SC’s verdict is apt
The Supreme Court’s verdict on Tuesday was not about dogs alone. It was about the State’s forgotten promise of public safety. By holding that the “right to live with dignity encompasses the right to live freely without threat from dog bites,” a bench of the SC said ending years of legal ambiguity and placed human life where it belongs.
Notably, the apex Court refused to recall its November 7, 2023 directions. It observed that stray dogs picked up for sterilisation and vaccination will not be released back to the streets. They must go to designated shelters.
Second, it upheld the Animal Welfare Board of India’s SOPs, rejecting every challenge to their validity. Third, it indicted States and Union Territories for a ‘discernible absence’ of sustained effort to build infrastructure. The Animal Birth Control framework, the bench said, remains sporadic, underfunded and uneven.
Finally, the SC widened the net: not just colonies, but schools, hospitals, railway stations, national highways and expressways must be cleared of strays and cattle. This is not judicial activism. It is judicial exasperation. The case began suo motu in July 2023 after children in Delhi died of rabies.

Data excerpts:
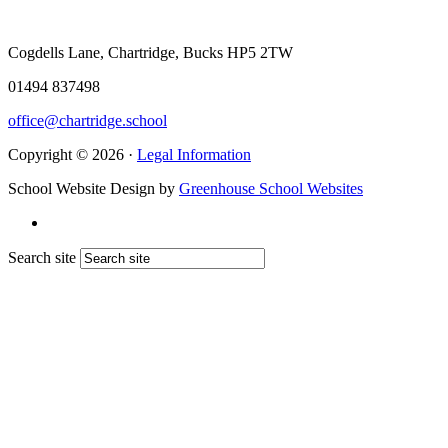
Cogdells Lane, Chartridge, Bucks HP5 2TW
01494 837498
office@chartridge.school
Copyright © 2026 ·
Legal Information
School Website Design by
Greenhouse School Websites
Search site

TASK DESCRIPTION: Rewrite the part of the piece on the Supreme Court's stray dog ruling that opens with "Notably, the apex" and closes with "died of rabies.", putting "ABC framework" in place of "Animal Birth Control framework". The entries can be set aside, since none of them is needed here.

TASK OUTPUT:
Notably, the apex Court refused to recall its November 7, 2023 directions. It observed that stray dogs picked up for sterilisation and vaccination will not be released back to the streets. They must go to designated shelters.
Second, it upheld the Animal Welfare Board of India’s SOPs, rejecting every challenge to their validity. Third, it indicted States and Union Territories for a ‘discernible absence’ of sustained effort to build infrastructure. The ABC framework, the bench said, remains sporadic, underfunded and uneven.
Finally, the SC widened the net: not just colonies, but schools, hospitals, railway stations, national highways and expressways must be cleared of strays and cattle. This is not judicial activism. It is judicial exasperation. The case began suo motu in July 2023 after children in Delhi died of rabies.